Making sense of our changing world
In a new report published this week scientists from leading UK and Norwegian research institutions highlight the urgency to further investigate the least understood regions on Earth.
Reporting in the State of the Polar Oceans 2018 researchers explain how decades of multi-disciplinary studies have advanced scientific knowledge about climate warming, biodiversity and conservation of marine life in the Antarctic and the Arctic.
Professor Mike Meredith leads British Antarctic Survey’s (BAS) Polar Oceans team. He says,
“The polar oceans have long been amongst the least explored and least understood regions on Earth, yet they exert a profound influence over all of the planet. What happens in these oceans directly affect the lives of its inhabitants. Recent advances in measurement techniques and our ability to create computer simulations of ocean processes gives us new insight into how they are changing.

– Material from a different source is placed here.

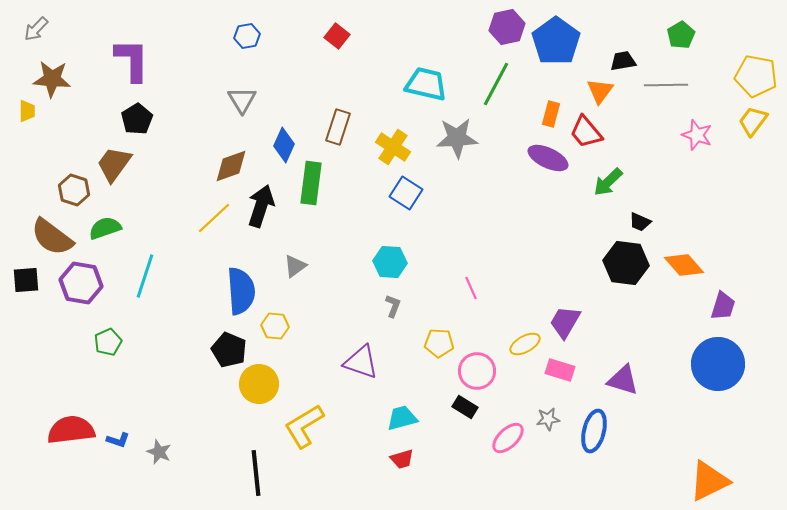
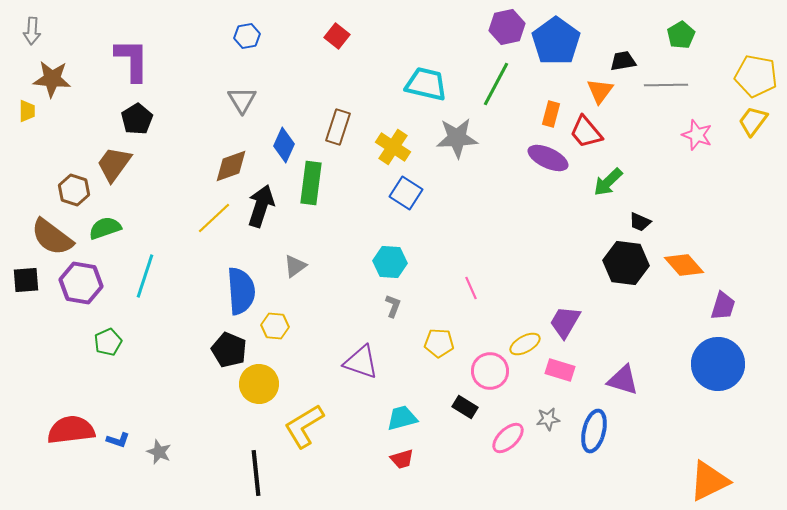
gray arrow at (36, 29): moved 4 px left, 2 px down; rotated 40 degrees counterclockwise
pink circle at (477, 371): moved 13 px right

“We are beginning to understand what those changes mean for climate, sea level, for the marine ecosystem as well as for humans and society. This report highlights the state-of-the-art science behind those changes and their implications, and stresses the need for ongoing sustained observations of these key regions of the Earth System”.

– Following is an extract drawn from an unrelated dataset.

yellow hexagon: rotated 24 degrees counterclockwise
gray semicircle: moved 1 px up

Scientists know that the polar oceans control global temperatures, and have absorbed more than 90% of all the extra heat trapped in the Earth system since the industrial revolution began.

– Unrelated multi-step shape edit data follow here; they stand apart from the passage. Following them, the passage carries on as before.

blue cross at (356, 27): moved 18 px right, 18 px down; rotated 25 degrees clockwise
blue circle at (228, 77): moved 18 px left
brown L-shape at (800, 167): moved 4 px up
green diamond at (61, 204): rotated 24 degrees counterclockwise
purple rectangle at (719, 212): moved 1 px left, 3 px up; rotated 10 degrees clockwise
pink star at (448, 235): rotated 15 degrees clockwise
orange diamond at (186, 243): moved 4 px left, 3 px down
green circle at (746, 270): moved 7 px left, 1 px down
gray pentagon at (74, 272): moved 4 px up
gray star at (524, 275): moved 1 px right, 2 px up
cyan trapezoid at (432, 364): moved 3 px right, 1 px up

These oceans are warming significantly. Summer temperatures in the Arctic Ocean now 2–3°C warmer than the 1982–2010 mean, with a corresponding reduction in summer sea ice extent of nearly 50% from the late 1970s to 2017.
In the Southern Ocean around Antarctica the picture is more variable. The greatest increase in temperature has been recorded in the shallowest 2,000m of the sea, but this does not apply to the southernmost part of the ocean, where ongoing upwelling of colder, deeper waters is helping to maintain a more constant surface temperature.
The polar oceans sustain millions of seabirds, whales and fish, from penguins in the south to polar bears in the north, as well as providing food for a hungry world
The international community is poised to take advantage of new state-of-the-art polar research platforms such as the RRS Sir David Attenborough and the Kronprins Haakon to continue to drive forward science that is critical for understanding the big questions about our global environment.